Rush University Medical Center has been awarded a $10 million grant from the National Institutes of Health (NIH) to establish the Rush Center for Urban Health Equity. The aim of the Center is to find ways to promote changes to eliminate the disparities in heart and lung disease affecting inner-city residents.

“Health disparities have persisted or worsened in the past two decades, despite efforts to narrow the gap,” Lynda H. Powell, PhD, the director of the Center and the chairperson of the Department of Preventive Medicine at Rush, said in a news release. “In Chicago alone, if the mortality rate for blacks was the same as for whites, than 4,000 fewer black people would die each year. We must find a way to change this situation.”

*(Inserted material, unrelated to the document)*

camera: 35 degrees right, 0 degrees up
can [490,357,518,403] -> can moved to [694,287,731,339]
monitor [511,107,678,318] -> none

The Rush Center for Urban Health Equity is based on the principle that continued documentation of avoidable deaths and disabilities from health disparities in observational studies is insufficient. Instead, the Center is dedicated to preventing health disparities by conducting rigorous behavioral clinical trials and testing interventions across the spectrum from children to the elderly. These interventions, if effective, will have an immediate impact.

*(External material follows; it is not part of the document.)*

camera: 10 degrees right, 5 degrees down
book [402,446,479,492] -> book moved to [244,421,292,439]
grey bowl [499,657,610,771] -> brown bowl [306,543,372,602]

The first three research projects will focus on heart failure, depression and pediatric asthma with co-morbid obesity.

A clinical trial led by Powell and James Calvin, MD, director of the Section of Cardiology at Rush, aims to reduce repeated hospitalizations in low-income heart failure patients by improving doctor’s prescription of evidence-based medicine and patients’ adherence to the medicines that have been prescribed.

A second study will use “virtual” teams to coordinate care for older adults with co-morbid depression and metabolic syndrome. The study will be led by Steven Rothschild, MD, associate center director and a family practice physician at Rush, and Erin Emery, PhD, director of Geriatric & Rehabilitation Psychology at Rush.

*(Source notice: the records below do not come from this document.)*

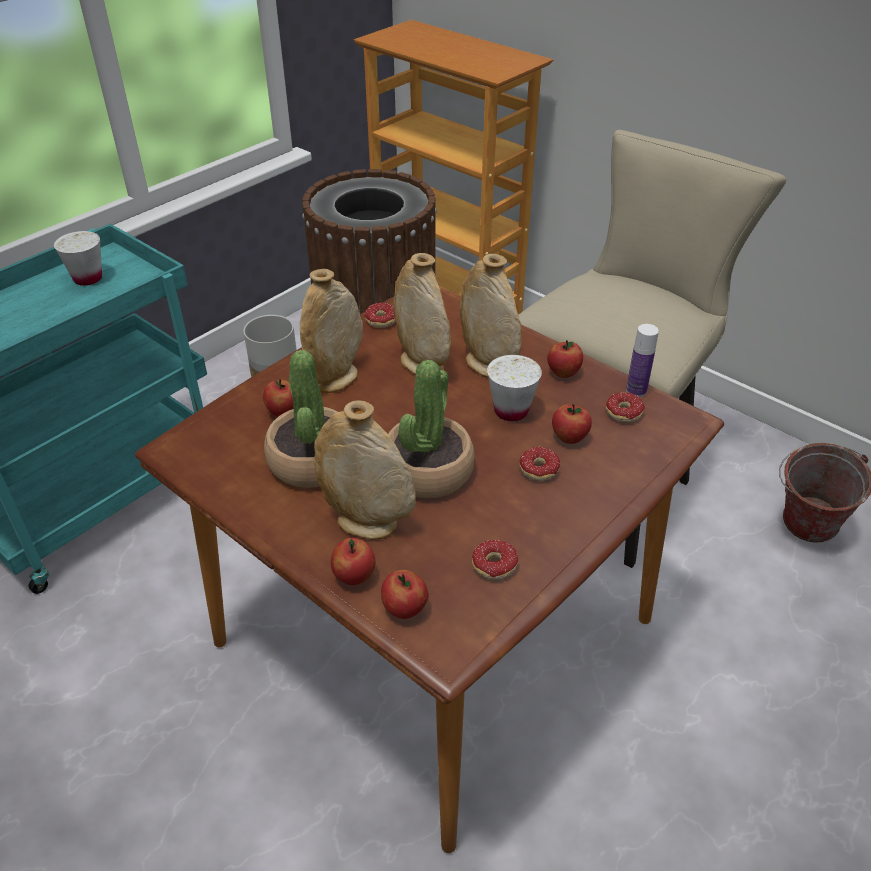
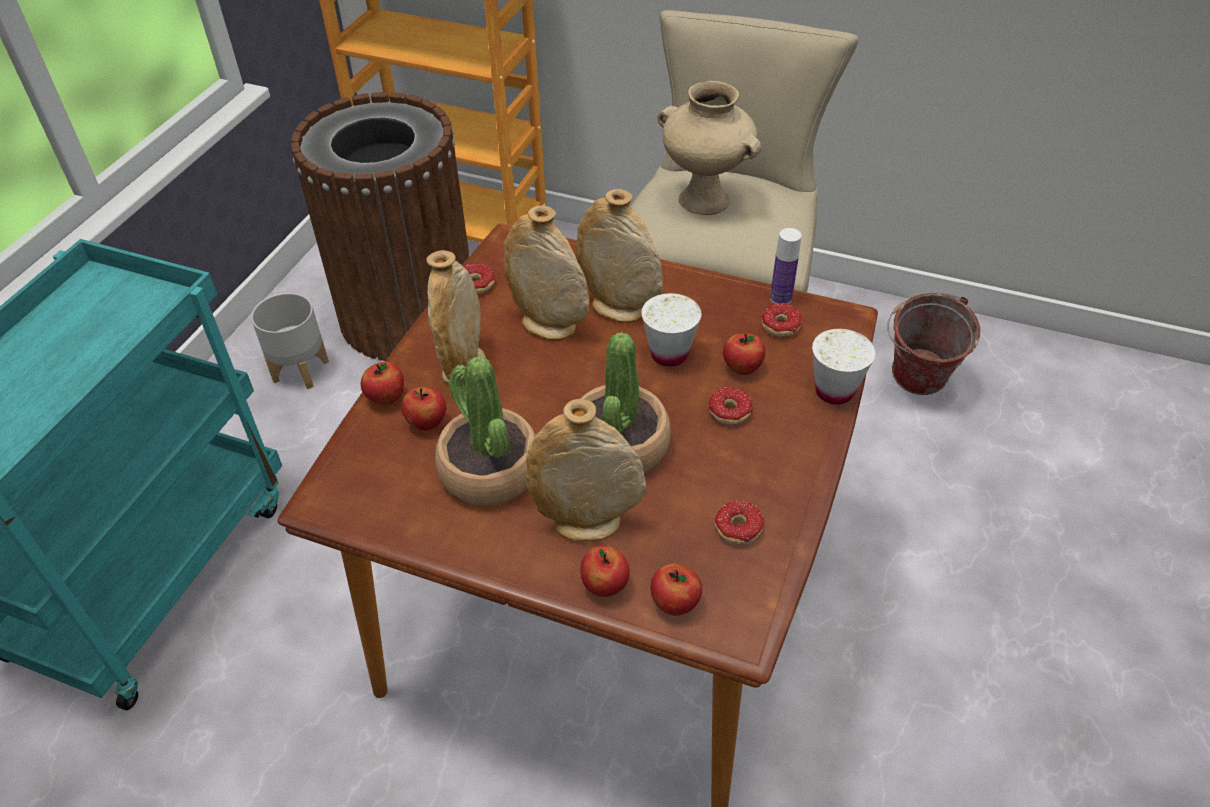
camera: 20 degrees left, 5 degrees up
white cup [54,231,102,286] -> white cup moved to [812,329,876,405]
apple [547,340,583,378] -> apple moved to [361,362,404,406]
none -> beige vase [657,81,761,215]

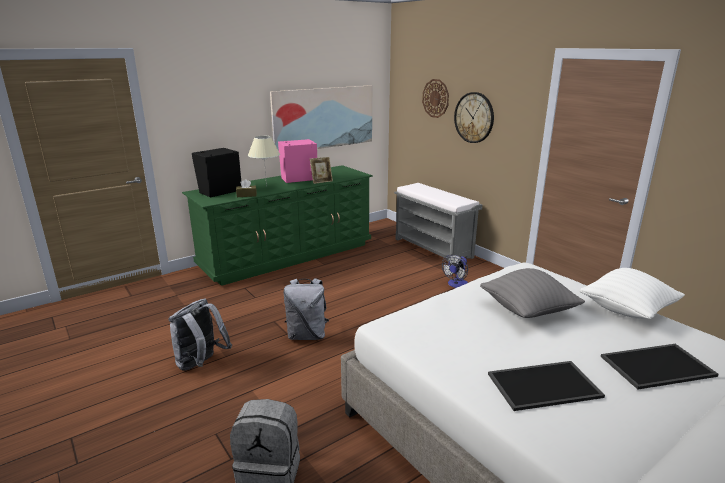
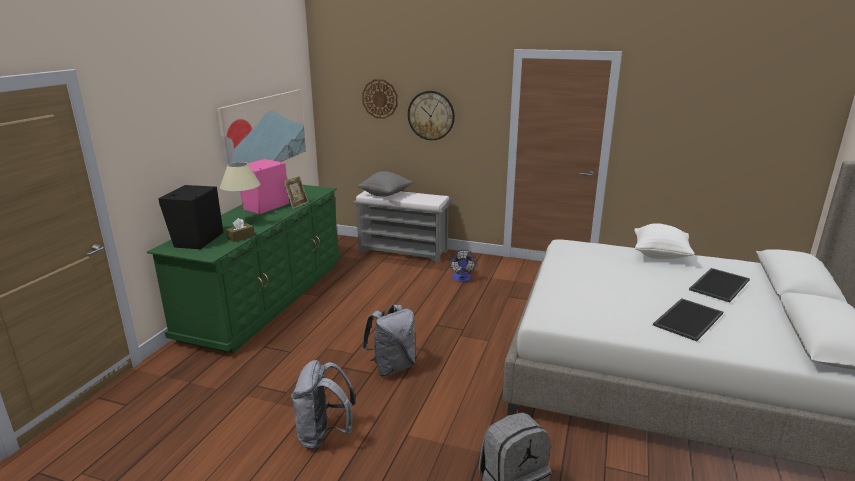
camera: 35 degrees left, 0 degrees up
grey pillow [480,268,585,318] -> grey pillow moved to [357,171,413,196]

A third clinical trial is one of the first attempts to simultaneously control both asthma and obesity in high-risk children. The team, led by Molly Martin, MD, pediatrician and assistant professor in the Department of Preventive Medicine at Rush, has developed strong partnerships with local organizations in the Humboldt Park neighborhood with the aim of targeting the influences of schools, family and caregivers on weight and self-management of asthma.

Community partnerships are at the core of the Center’s vision and values. Residents will become active participants in the design and conduct of all of the interventions to improve their health.